▶ _Exercise_
Count how many lines in the listing below contain the string "approved", matching case exactly. Reply with the number alone.

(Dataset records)

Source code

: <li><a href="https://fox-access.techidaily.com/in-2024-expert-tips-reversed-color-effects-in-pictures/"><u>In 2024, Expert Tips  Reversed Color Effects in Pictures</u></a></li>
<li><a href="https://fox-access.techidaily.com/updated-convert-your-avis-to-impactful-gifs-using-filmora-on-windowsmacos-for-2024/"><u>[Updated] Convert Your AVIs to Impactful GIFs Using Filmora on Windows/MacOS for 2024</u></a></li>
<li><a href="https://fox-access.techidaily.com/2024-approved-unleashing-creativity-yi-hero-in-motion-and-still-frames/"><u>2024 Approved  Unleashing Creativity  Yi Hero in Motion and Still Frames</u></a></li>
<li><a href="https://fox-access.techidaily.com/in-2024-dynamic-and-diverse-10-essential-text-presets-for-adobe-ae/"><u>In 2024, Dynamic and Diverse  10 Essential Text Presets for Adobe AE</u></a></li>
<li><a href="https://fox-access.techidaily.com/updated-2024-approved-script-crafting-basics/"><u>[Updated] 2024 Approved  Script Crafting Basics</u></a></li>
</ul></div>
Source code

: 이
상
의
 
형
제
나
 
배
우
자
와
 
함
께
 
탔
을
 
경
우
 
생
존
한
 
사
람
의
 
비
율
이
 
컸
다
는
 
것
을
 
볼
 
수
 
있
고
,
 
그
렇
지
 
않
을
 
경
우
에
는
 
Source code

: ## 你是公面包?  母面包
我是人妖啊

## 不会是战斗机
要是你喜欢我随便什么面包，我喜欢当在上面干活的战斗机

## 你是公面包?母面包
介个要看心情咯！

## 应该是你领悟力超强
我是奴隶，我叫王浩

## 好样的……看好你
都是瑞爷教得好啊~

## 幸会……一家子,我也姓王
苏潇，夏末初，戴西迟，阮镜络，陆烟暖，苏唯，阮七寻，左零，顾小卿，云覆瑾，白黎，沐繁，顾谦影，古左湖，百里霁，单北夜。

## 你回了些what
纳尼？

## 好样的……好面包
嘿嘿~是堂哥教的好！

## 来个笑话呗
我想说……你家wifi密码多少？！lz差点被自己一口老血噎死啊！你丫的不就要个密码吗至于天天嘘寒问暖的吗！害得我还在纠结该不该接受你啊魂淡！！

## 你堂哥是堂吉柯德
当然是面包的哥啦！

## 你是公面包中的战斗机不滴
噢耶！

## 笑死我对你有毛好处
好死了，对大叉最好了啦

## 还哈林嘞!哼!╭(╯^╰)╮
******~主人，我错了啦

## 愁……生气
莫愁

▶ _Exercise solution_
2